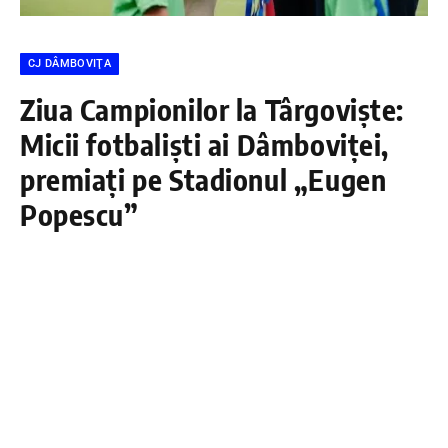
CJ DÂMBOVIŢA
Ziua Campionilor la Târgoviște:
Micii fotbaliști ai Dâmboviței,
premiați pe Stadionul „Eugen
Popescu”
DÂMBOVIŢA PRESS
2 IUNIE 2026
Stadionul „Eugen Popescu” din Târgoviște a fost
gazda unui eveniment special dedicat performanței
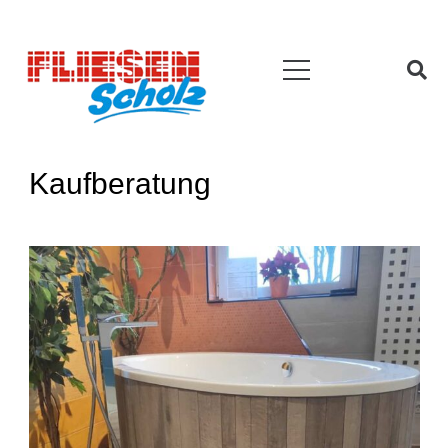
Kaufberatung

# Required action:
The reply should consist only of the lines running from the one with "Micii fotbaliști ai" through the end of the material, both included, copied exactly; please omit pictures.

# Response area:
Micii fotbaliști ai Dâmboviței,
premiați pe Stadionul „Eugen
Popescu”
DÂMBOVIŢA PRESS
2 IUNIE 2026
Stadionul „Eugen Popescu” din Târgoviște a fost
gazda unui eveniment special dedicat performanței
Kaufberatung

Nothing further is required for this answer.